My main question is if it is expected to see write performance drop when growing the cluster… that seems very counter intuitive to me.
When using replication factor 1, you should scale linearly for each node added. With replication factor 2 you would see a performance drop due to replication when expanding from 1 to 2 nodes, but should be linear there on.
Now the servers need to compete with the clients for resources, I would expect this to negatively impact your performance.
This may be true, but the performance of the Aerospike Cluster was not improved, the network performance was. Requiring the servers to compete with the clients for resources would limit the performance of the servers.
Try running the clients from separate machines. Start with one and tune the number of threads for highest TPS and then spin up more instances with the same client configuration. In the 1M TPS procedures, each instance running a client pushed about 250K tps so we needed 4 client instances to fully load a single server instance.

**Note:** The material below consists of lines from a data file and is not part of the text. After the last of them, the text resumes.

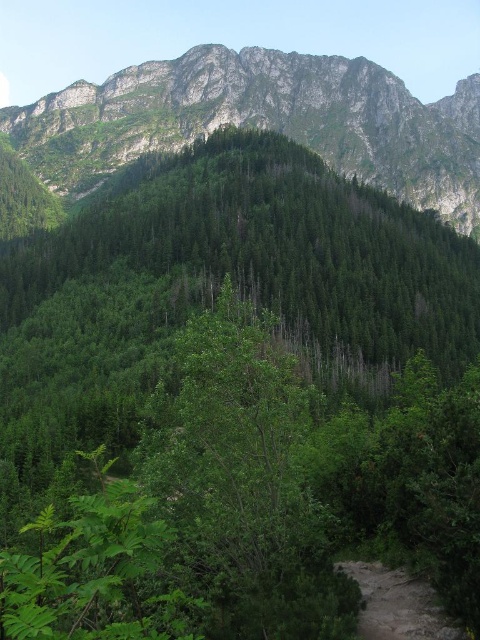
Question: Which point appears farthest from the camera in this image?

Choices:
 (A) (13, 108)
 (B) (376, 586)

Answer: (A)

Question: Does green forested mountain at upper center lie in front of dirt path at lower right?

Choices:
 (A) yes
 (B) no

Answer: (B)

Question: Does green forested mountain at upper center appear over dirt path at lower right?

Choices:
 (A) yes
 (B) no

Answer: (A)

Question: Is green forested mountain at upper center bigger than dirt path at lower right?

Choices:
 (A) no
 (B) yes

Answer: (B)

Question: Among these points, which one is farthest from the camera?

Choices:
 (A) (191, 60)
 (B) (374, 593)

Answer: (A)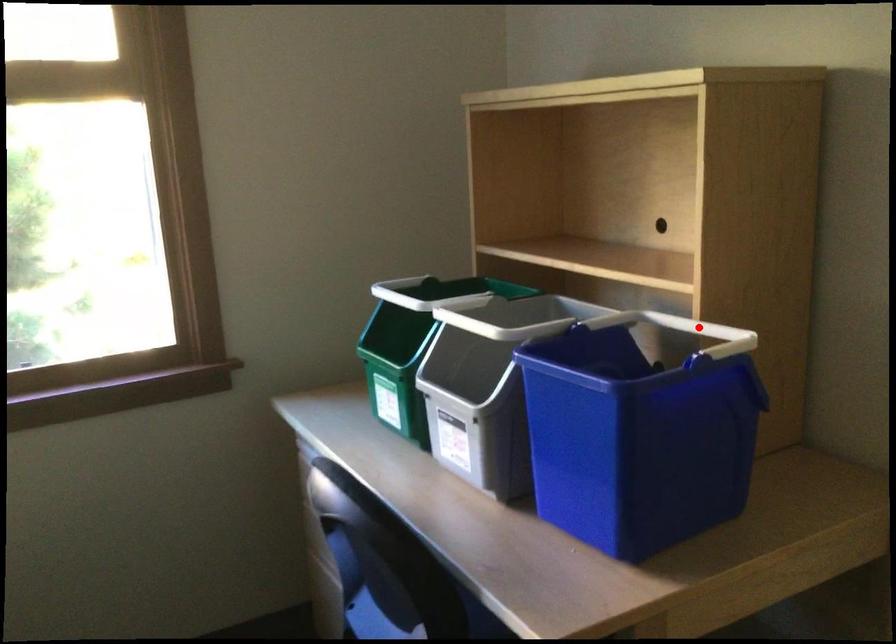
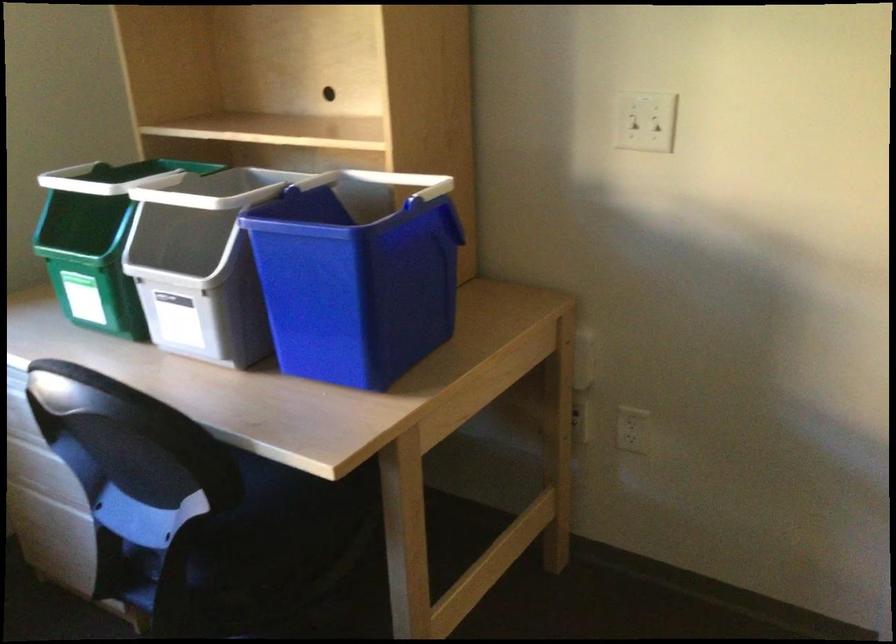
Question: I am providing you with two images of the same scene from different viewpoints. A red point is shown in image1. For the corresponding object point in image2, is it positioned nearer or farther from the camera?

Choices:
 (A) Nearer
 (B) Farther

Answer: (B)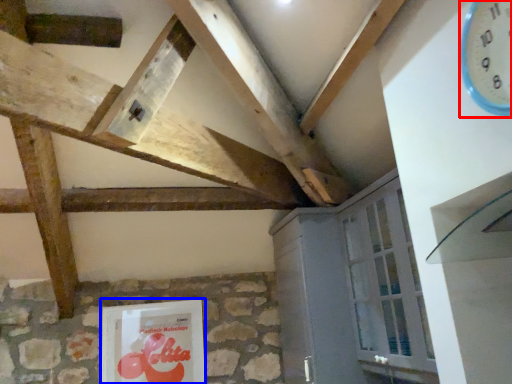
Question: Which object appears farthest to the camera in this image, clock (highlighted by a red box) or picture frame (highlighted by a blue box)?

Choices:
 (A) clock
 (B) picture frame

Answer: (B)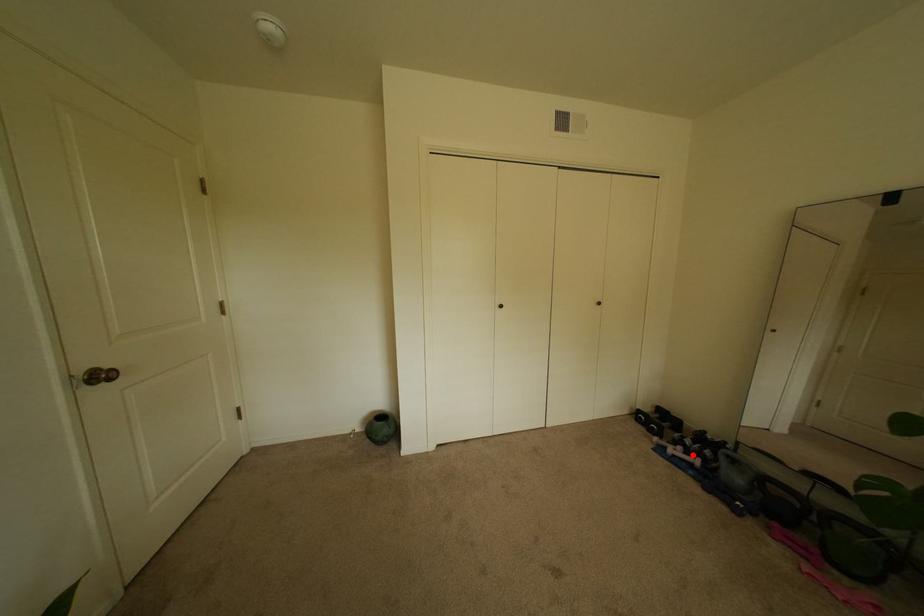
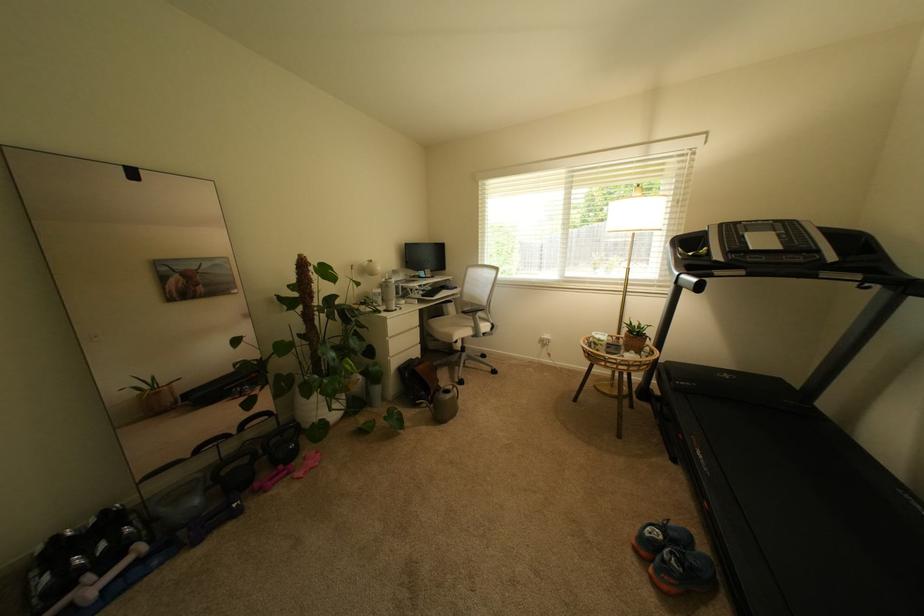
Question: I am providing you with two images of the same scene from different viewpoints. In image1, a red point is highlighted. Considering the same 3D point in image2, which of the following is correct?

Choices:
 (A) It is closer
 (B) It is farther

Answer: (A)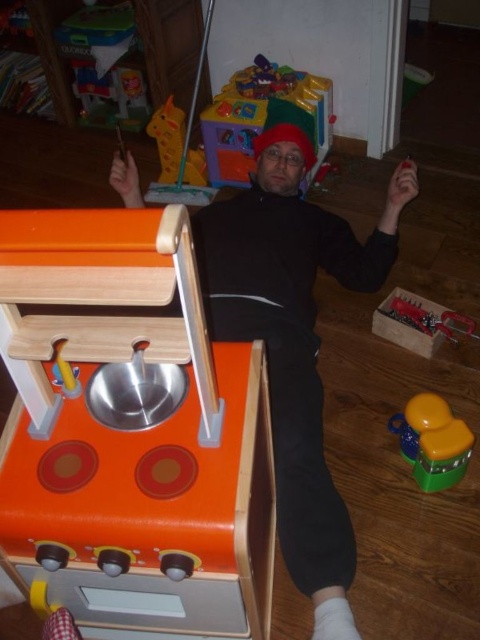
You are a photographer setting up a shot of the scene. You need to focus on the black matte clothing at center and the translucent green toy at lower right. Which object should you focus on first to ensure both are in sharp focus?

You should focus on the black matte clothing at center first since it is closer to the viewer than the translucent green toy at lower right, ensuring both are in sharp focus by starting with the closer object.

You are organizing a playroom and need to place the black matte clothing at center and the translucent green toy at lower right on a shelf. The shelf has a width of 1 meter. Can both items fit side by side without overlapping?

The black matte clothing at center is wider than the translucent green toy at lower right. Since the shelf is 1 meter wide, both items can fit side by side as long as their combined widths do not exceed 1 meter. However, without knowing the exact width of each item, it is impossible to determine definitively.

The initial 250+k TPS was when I was inserting into a single-node system. It dropped to the lower level when I added a second node. The nodes are both c3.8xl with the same tuning applied (except for the multi-nic / VPC trick which I can not do at this time). The replication factor for this namespace is 1.
Sorry for the delay
These two would indicate that your clients were the bottleneck and the fact that they are python makes that really likely. I suspect that you would have seen the TPS increase if you increased the number of clients indicating that the server could handle more than the clients could push.
Migrations should definently have an affect on performance especially peak performance.
I recommend using the java benchmark client to see how many transactions per second the server can handle. On internal machines the java benchmark can push upwards of 300,000 TPS per second.